I must say that I enjoyed, laughed and applauded during your stand-up routine. I even signed a petition and got a couple of badges for the wife.

Perhaps this bit goes under the general heading of ‘Never Meet Your Heroes…’ – I was near enough to the front to note that you had a bunch of ideas [including mine I admit] that you did not even bother to reject. I understand that my suggestion could have seen to be coming from an industrial interest due to the facts and figures I used – this is not the case. My point would be that you would seek to champion a minority point of view – atheism at around 20% of UK population and feel happy enough to prosecute smokers who also make up around 20%… Where does one group become righteous and another guilty? Or to put it another way – How many lives would you save if you banned smoking tomorrow?

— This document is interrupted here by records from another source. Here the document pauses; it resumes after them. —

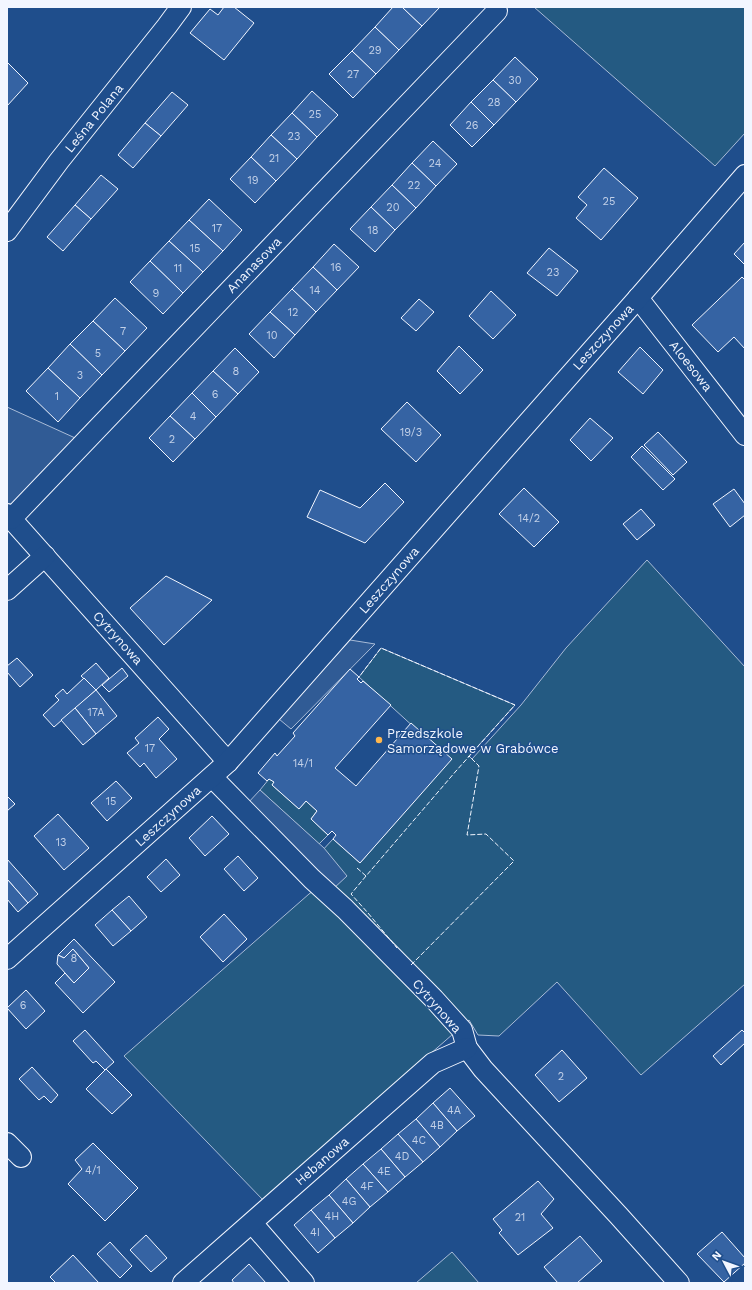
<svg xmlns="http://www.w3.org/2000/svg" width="752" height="1290" viewBox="0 0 752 1290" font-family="'Work Sans',sans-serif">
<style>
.green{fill:#245a82;stroke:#a8bbd7}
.parking{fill:#305b95;stroke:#a8bbd7}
.building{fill:#3563a3;stroke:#f2f6ff}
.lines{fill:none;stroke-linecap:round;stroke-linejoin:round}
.minor-casing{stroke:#f2f6ff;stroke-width:22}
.minor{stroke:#1f4e8c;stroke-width:20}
.fence{stroke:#f2f6ff;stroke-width:1;stroke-dasharray:5 2;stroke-linecap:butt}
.poi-dot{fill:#ffb74d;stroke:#1f4e8c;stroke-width:1.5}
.labels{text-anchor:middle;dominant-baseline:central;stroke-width:3;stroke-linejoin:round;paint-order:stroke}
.number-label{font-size:11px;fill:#c3d1e8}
.street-label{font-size:13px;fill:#f2f6ff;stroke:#1f4e8c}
.poi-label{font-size:13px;fill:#f2f6ff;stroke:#1f4e8c;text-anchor:start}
</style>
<rect width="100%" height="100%" fill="#1f4e8c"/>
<g class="green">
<path d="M534,7H745V133L715,166Z"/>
<path d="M647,560L745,667V984L641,1075L557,982L499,1036L478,1035L469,1020L263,1200L124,1056L309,894L339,872L320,853L333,839L360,863L450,760L359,677L381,648L515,705L469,756L472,759L521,705L566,648Z"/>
<path d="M269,779L274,782L272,785L299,809L306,801L317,811L311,819L328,835L319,844L260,790Z"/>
<path d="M452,1252L479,1283H416Z"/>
</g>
<g class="parking">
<path d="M7,407L84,442L7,514Z"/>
<path d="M350,640L375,644L291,729L279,719Z"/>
<path d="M260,790L324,848L347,876L333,889L247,804Z"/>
</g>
<g class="building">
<path d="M224,7H234L254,23L224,60L190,33L210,9L218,15Z"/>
<path d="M393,7H402L422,26L399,50L375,27Z"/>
<path d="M402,7H440L422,26Z"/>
<path d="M375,27L399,50L376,74L352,51Z"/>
<path d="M352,51L376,74L353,98L329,74Z"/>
<path d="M515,57L538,79L516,102L493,80Z"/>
<path d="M7,62L28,83L7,106Z"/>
<path d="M493,80L516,102L494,125L471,102Z"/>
<path d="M312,91L338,115L317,137L292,113Z"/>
<path d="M172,92L188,105L161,136L145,123Z"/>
<path d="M471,102L494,125L472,147L450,125Z"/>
<path d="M292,113L317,137L297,159L271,135Z"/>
<path d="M145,123L161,136L133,168L118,155Z"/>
<path d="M271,135L297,159L276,181L251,157Z"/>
<path d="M433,141L457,164L436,186L412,163Z"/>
<path d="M251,157L276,181L255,203L230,179Z"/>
<path d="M412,163L436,186L416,208L392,185Z"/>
<path d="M604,168L638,198L601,240L576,218L587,205L578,197Z"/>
<path d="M101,175L118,189L91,219L75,205Z"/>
<path d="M392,185L416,208L395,230L371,207Z"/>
<path d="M209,199L242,230L223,251L189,220Z"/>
<path d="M75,205L91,219L63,251L47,237Z"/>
<path d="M371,207L395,230L375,252L350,229Z"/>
<path d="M189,220L223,251L203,272L169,241Z"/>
<path d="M169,241L203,272L183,293L150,261Z"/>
<path d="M745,242V265L734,254Z"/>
<path d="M334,244L359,267L337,290L313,267Z"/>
<path d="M549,248L578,271L557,296L527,273Z"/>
<path d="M150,261L183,293L163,314L130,282Z"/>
<path d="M313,267L337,290L316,312L292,289Z"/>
<path d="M742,277L745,280V349L734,337L718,352L692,325Z"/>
<path d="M292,289L316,312L295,335L270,312Z"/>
<path d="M491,291L516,315L493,339L469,316Z"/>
<path d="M115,298L147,328L125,351L93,321Z"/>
<path d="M419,299L434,312L416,331L401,318Z"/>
<path d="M270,312L295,335L274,358L249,334Z"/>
<path d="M93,321L125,351L102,375L70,344Z"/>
<path d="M70,344L102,375L80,398L48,368Z"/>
<path d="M459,346L483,370L460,394L437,371Z"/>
<path d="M640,347L663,370L643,394L618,372Z"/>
<path d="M235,348L259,372L238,394L213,371Z"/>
<path d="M48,368L80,398L58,422L26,391Z"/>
<path d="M213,371L238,394L216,417L192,393Z"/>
<path d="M192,393L216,417L195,439L170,416Z"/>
<path d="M407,402L441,435L416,462L381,429Z"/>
<path d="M170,416L195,439L173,462L149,438Z"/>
<path d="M590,418L613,438L591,461L570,440Z"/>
<path d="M658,432L687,462L673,475L644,445Z"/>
<path d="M642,446L675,479L663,490L631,457Z"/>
<path d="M385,483L404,502L365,543L307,517L320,490L360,508Z"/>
<path d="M524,488L559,522L534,547L499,514Z"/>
<path d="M734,489L745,504V515L730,527L713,504Z"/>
<path d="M641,509L655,525L637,540L623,524Z"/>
<path d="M166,576L212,600L164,645L130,608Z"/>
<path d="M17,658L33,675L20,687L7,672V666Z"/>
<path d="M96,663L109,678L96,690L81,676Z"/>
<path d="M122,668L128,676L109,692L102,685Z"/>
<path d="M350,669L359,677L357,679L361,683L363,681L391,705L335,768L356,786L411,723L420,731L418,733L423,737L425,735L452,759L360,863L333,839L336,835L332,831L328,835L311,819L317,811L306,801L299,809L272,785L274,782L269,779L267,781L258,773L275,753L277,756L295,736L293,733Z"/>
<path d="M84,678L96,690L54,727L43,715L59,700L55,696L63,689L67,694Z"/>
<path d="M96,690L117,716L96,734L75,708Z"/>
<path d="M75,708L96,734L83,745L61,720Z"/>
<path d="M158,717L169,729L159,739L177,759L156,778L144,763L140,767L127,753L139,743L135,738Z"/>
<path d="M116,781L132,798L107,821L91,803Z"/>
<path d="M7,796L15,804L7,811Z"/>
<path d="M58,814L89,848L64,870L34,836Z"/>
<path d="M212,816L229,834L205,856L189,838Z"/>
<path d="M238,856L258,878L244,891L224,869Z"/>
<path d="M7,859L38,894L28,903L7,879Z"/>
<path d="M166,859L180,875L161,892L147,877Z"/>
<path d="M7,879L28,903L18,912L7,899Z"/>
<path d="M129,896L147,917L131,931L112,910Z"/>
<path d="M112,910L131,931L113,946L95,925Z"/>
<path d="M224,914L247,939L223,962L200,937Z"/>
<path d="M74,939L115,982L83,1013L55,983L65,973L74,983L89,968L73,949L64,958L58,955Z"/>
<path d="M73,949L89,968L74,983L57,964L58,955L64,958Z"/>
<path d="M26,990L45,1011L26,1029L7,1008Z"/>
<path d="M85,1030L114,1062L105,1070L96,1061L93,1063L73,1041Z"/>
<path d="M742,1030L745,1033V1043L721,1065L713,1056Z"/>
<path d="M562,1050L587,1078L559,1102L535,1075Z"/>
<path d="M32,1067L58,1095L51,1103L44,1096L39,1100L19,1079Z"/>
<path d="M106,1069L132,1095L112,1114L86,1089Z"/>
<path d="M450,1088L475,1116L457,1131L433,1103Z"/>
<path d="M433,1103L457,1131L440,1147L416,1119Z"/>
<path d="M416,1119L440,1147L423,1162L398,1134Z"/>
<path d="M398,1134L423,1162L405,1177L381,1149Z"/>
<path d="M93,1143L138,1188L105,1221L68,1184L82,1169L75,1160Z"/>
<path d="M381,1149L405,1177L388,1192L363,1164Z"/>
<path d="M363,1164L388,1192L370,1207L346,1179Z"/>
<path d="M346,1179L370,1207L353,1223L329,1195Z"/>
<path d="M538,1181L554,1199L541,1214L553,1228L518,1255L499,1233L502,1230L493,1219Z"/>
<path d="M329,1195L353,1223L335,1238L311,1210Z"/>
<path d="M311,1210L335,1238L318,1253L294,1225Z"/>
<path d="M722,1232L745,1258V1263L724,1282L697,1254Z"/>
<path d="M146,1235L167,1258L151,1272L130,1250Z"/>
<path d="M580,1236L602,1261L577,1283H558L544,1267Z"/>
<path d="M110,1242L132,1266L120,1278L97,1254Z"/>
<path d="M73,1255L99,1283H56L50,1277Z"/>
<path d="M249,1264L266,1283H234L232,1280Z"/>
</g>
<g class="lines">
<defs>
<g id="minor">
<path d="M7,231L59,161L167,26L181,7"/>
<path d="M638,298L745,435"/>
<path d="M7,514L228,762"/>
<path d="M11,519L497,11"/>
<path d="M7,590L45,556"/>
<path d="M212,777L312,879L345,909L434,999L462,1030L467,1048L483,1069L619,1216L679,1283"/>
<path d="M7,959L228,762L638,298L745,175"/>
<path d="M7,1143L21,1157"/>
<path d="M252,1223L304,1283"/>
<path d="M183,1283L433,1063L467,1048"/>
</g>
</defs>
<use href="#minor" class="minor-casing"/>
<use href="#minor" class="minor"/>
<g class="fence">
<path d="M357,868L366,876L456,771L515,705L381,648L359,677"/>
<path d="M366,876L351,894L368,913L397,948"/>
<path d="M411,965L514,861L486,834L467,835L479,766L469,756L468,757"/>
</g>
</g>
<circle class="poi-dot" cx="379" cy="740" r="4"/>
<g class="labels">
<g class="number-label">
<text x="375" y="50">29</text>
<text x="353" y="74">27</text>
<text x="515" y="80">30</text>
<text x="494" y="102">28</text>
<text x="315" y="114">25</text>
<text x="472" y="125">26</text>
<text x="294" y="136">23</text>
<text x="274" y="158">21</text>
<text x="435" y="163">24</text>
<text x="253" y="180">19</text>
<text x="414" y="185">22</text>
<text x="609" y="201">25</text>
<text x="393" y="207">20</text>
<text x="217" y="228">17</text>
<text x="373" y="230">18</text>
<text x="195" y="248">15</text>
<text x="336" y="267">16</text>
<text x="178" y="268">11</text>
<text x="553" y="272">23</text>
<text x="315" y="290">14</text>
<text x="156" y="293">9</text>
<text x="293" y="312">12</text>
<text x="123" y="331">7</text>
<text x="272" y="335">10</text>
<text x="98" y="353">5</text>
<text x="236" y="371">8</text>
<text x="80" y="375">3</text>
<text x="215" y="394">6</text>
<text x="57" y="396">1</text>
<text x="193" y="416">4</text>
<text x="411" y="432">19/3</text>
<text x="172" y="439">2</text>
<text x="529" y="518">14/2</text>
<text x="96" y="712">17A</text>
<text x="150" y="748">17</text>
<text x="303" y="763">14/1</text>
<text x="111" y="801">15</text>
<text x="61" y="842">13</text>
<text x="74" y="958">8</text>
<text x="23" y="1005">6</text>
<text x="561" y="1076">2</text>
<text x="454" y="1110">4A</text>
<text x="437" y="1125">4B</text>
<text x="419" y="1140">4C</text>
<text x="402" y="1156">4D</text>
<text x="93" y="1170">4/1</text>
<text x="384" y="1171">4E</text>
<text x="367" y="1186">4F</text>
<text x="349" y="1201">4G</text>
<text x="332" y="1216">4H</text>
<text x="520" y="1217">21</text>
<text x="315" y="1232">4I</text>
</g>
<g class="street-label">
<text transform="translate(94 118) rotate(-51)">Leśna Polana</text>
<text transform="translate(254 265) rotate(-46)">Ananasowa</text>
<text transform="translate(603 337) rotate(-48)">Leszczynowa</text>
<text transform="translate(691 366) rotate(52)">Aloesowa</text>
<text transform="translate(389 580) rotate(-49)">Leszczynowa</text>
<text transform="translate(118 638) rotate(48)">Cytrynowa</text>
<text transform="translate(168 816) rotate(-42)">Leszczynowa</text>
<text transform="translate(437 1006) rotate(49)">Cytrynowa</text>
<text transform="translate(322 1161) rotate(-41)">Hebanowa</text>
</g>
<g class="poi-label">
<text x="387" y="733">Przedszkole<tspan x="387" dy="15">Samorządowe w Grabówce</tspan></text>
</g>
</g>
<rect width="752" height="1290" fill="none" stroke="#f2f6ff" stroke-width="16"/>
<g transform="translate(724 1262) rotate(311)" stroke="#1f4e8c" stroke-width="3" paint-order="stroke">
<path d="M0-3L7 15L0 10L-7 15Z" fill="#f2f6ff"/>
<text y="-6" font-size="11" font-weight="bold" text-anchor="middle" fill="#f2f6ff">N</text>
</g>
</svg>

On a more positive note, as I was talking to some of the chaps in red jackets – they mentioned that there was a ‘group’ up in ——–. If you’d be so good as to pass on a contact number, or forward them my email address (no spam, please) I’d like to see what I could get involved in [no to ID and other such issues].

I look forward to hearing from you.

I will post whatever reply I get in either this post or in another as I deem best practice or whatever. [Bearing in mind as I've covered up my personal info - I'll do likewise for reply.]

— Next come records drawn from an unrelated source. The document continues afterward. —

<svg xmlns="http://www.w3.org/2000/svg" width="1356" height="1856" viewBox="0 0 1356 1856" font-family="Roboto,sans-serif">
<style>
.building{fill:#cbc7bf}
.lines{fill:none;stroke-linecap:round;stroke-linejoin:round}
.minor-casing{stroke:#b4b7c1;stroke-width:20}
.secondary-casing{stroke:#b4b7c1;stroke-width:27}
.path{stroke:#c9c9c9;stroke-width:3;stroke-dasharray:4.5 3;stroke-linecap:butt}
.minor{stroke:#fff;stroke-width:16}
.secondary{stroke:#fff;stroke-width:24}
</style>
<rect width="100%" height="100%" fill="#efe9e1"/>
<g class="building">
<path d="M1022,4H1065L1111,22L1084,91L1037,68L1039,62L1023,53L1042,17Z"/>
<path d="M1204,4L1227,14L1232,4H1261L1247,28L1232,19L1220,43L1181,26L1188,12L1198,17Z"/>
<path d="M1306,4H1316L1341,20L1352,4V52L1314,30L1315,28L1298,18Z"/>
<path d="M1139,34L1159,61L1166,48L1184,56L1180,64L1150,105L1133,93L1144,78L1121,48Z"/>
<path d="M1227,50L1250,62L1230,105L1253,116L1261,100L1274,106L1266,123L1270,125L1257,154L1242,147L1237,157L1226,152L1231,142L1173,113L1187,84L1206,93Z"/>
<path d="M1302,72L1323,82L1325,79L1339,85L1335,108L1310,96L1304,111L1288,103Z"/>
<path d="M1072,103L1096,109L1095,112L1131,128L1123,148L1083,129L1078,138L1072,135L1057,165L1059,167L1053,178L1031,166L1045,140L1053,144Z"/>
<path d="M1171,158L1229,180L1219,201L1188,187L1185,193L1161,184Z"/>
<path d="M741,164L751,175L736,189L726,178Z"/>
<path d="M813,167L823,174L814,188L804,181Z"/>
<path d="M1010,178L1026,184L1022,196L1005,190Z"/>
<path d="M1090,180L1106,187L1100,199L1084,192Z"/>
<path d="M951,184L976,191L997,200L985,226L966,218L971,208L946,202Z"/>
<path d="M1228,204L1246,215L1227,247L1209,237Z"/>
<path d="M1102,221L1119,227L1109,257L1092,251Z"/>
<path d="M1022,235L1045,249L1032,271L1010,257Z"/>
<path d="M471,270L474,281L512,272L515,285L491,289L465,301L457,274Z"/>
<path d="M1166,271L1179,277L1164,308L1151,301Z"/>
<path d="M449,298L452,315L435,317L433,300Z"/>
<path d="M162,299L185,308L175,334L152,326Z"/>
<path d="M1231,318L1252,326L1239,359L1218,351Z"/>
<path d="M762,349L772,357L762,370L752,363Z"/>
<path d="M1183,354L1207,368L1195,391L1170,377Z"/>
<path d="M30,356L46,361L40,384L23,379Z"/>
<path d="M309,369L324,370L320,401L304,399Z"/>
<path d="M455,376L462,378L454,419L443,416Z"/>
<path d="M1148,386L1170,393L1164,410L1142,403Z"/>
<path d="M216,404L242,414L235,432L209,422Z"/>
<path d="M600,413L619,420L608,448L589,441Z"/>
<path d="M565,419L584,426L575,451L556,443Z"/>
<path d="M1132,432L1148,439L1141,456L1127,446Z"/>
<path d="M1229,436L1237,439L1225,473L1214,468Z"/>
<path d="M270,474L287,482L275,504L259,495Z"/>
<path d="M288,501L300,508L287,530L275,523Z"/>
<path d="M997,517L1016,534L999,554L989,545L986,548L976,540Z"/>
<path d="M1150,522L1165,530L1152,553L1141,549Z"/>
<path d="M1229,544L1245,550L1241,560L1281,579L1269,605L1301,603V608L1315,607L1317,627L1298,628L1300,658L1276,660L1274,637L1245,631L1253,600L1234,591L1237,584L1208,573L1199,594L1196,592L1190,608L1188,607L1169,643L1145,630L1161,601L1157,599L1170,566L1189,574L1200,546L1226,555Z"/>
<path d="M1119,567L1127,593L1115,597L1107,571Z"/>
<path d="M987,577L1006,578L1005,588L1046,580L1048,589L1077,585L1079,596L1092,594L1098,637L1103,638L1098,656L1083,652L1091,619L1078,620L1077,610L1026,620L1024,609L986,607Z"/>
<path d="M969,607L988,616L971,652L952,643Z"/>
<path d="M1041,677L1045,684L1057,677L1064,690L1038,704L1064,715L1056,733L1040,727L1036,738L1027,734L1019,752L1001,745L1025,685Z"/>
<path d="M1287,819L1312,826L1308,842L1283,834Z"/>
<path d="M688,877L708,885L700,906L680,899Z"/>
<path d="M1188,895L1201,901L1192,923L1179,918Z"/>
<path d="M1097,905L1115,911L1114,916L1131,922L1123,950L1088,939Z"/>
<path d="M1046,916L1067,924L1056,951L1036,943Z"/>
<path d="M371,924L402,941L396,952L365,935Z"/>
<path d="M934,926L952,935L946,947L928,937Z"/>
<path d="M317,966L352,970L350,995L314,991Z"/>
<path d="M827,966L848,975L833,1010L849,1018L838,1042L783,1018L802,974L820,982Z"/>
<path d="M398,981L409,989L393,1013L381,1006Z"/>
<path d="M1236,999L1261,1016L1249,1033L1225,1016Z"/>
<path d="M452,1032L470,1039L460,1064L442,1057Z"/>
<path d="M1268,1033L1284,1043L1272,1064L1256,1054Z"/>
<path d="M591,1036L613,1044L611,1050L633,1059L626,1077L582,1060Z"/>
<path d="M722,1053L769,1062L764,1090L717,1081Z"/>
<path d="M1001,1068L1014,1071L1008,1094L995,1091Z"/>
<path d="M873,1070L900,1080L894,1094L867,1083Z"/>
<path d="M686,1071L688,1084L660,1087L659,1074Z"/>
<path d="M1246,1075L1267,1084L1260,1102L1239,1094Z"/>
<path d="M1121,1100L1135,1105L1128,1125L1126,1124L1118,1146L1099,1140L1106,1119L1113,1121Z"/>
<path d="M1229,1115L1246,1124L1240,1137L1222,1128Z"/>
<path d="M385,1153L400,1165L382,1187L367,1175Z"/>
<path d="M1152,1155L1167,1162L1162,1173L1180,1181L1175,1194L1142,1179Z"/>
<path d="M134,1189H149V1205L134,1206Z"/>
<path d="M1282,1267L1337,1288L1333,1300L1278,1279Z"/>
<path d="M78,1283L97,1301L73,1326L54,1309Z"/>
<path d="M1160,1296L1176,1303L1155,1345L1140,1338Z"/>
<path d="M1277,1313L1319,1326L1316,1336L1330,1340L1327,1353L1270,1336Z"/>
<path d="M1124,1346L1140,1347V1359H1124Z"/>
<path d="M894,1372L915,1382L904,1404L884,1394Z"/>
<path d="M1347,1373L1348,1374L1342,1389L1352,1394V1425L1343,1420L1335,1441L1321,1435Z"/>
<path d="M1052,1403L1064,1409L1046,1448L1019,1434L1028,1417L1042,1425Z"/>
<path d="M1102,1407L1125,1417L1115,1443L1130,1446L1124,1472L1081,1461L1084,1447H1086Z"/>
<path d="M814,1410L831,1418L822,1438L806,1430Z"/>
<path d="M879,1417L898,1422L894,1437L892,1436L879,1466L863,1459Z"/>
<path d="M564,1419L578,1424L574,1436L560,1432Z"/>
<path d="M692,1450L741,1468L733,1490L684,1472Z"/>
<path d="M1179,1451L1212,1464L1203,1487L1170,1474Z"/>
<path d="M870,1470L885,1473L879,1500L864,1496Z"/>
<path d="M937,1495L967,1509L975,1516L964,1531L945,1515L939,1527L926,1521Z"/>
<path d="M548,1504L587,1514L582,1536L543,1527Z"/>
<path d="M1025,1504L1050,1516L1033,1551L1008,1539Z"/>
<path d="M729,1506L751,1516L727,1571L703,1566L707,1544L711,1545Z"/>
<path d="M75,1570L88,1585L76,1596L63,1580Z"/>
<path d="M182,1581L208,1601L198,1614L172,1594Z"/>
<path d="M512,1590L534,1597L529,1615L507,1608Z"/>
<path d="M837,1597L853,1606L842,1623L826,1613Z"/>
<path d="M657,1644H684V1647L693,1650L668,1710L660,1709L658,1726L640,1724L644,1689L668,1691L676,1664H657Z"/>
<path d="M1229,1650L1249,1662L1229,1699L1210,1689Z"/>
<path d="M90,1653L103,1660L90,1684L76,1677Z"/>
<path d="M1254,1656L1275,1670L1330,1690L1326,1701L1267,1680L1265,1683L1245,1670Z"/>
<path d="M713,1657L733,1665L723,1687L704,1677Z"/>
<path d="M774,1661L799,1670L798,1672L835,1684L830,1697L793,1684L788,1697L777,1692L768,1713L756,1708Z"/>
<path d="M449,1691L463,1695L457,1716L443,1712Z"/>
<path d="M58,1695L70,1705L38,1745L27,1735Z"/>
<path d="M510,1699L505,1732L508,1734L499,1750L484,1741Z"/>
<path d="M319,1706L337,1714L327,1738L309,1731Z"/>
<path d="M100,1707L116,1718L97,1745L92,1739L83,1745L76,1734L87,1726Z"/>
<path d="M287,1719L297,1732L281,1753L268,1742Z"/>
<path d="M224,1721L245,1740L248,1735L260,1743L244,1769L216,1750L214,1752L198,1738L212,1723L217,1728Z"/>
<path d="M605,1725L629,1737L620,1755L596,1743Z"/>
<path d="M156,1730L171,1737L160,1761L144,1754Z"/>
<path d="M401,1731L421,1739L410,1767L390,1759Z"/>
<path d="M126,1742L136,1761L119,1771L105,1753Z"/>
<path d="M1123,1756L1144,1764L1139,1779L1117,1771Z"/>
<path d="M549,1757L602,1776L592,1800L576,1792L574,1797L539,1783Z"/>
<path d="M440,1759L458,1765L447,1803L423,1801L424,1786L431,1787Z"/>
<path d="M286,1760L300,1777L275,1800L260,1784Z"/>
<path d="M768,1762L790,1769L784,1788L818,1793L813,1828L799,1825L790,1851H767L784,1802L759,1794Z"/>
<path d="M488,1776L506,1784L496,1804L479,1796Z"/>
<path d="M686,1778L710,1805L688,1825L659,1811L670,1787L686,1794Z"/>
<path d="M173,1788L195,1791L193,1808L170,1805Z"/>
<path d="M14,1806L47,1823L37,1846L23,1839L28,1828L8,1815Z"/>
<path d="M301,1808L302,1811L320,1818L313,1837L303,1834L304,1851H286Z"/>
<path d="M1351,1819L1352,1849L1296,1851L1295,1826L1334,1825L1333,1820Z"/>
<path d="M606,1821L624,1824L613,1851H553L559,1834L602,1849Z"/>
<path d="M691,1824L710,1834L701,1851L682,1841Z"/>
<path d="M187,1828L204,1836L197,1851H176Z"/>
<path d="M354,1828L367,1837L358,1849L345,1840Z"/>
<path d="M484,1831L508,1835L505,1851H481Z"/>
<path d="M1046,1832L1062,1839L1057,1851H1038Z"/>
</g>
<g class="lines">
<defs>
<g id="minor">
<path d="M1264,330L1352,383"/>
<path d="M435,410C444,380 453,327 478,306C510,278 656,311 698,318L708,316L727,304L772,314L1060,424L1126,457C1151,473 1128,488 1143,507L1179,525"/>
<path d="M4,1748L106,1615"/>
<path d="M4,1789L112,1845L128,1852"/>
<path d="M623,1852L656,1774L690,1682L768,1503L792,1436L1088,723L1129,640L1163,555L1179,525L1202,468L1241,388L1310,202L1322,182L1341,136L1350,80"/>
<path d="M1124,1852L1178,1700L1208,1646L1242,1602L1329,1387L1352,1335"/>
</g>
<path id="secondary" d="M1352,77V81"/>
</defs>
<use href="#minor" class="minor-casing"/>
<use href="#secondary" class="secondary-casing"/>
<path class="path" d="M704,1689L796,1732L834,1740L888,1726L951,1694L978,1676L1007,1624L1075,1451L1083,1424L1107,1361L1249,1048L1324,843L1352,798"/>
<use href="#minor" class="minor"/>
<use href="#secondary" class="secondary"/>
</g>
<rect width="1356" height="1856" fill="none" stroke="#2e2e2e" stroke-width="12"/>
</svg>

So why pick on Bakunin and Marx?

Well, I’m no Bakunin but then again Mark – though he has written good books on topics we should know about and actually manned the barricades more than Marx, he has not writted something along the lines of Das Kapitol… But perhaps Mark has spent too much time with radical Marxists and no longer would champion Liberty but rather The Way…

Of course everybody has their own view of The Way – mine includes long afternoons sipping gin, writing thousands of words and smoking my pipe to some interesting music with a mug of cooling coffee by my side… and I reckon if more folk spent their time doing that we’d have less people doing bad things if for no other reason then they are already preoccupied.

I also don’t think that the whole atheists are winning is an appealing concept, not least because I’m an old fashioned diest and believe in a ‘higher being’ – when I look back at the history of ideas and ideals it is when one (any one – atheism included) is feeling the boldness of ascendancy that they do the most harm (atheism included). So to think of ideological battles to be ‘won’ invites ‘losers’ to be devalued. I think I’m right and Mark thinks he’s right (even though he’s an atheist)  we cannot both be right but – and here’s the thing – neither can prove the other wrong.

Learning that our ‘opponents’ are not thick clods who just need to be enlightened but are our equal despite our differences would be a positive way forward – though it might not make for a good joke…

And Mark knows how to deliver a good joke…
Oh, and sorry for being away for so long.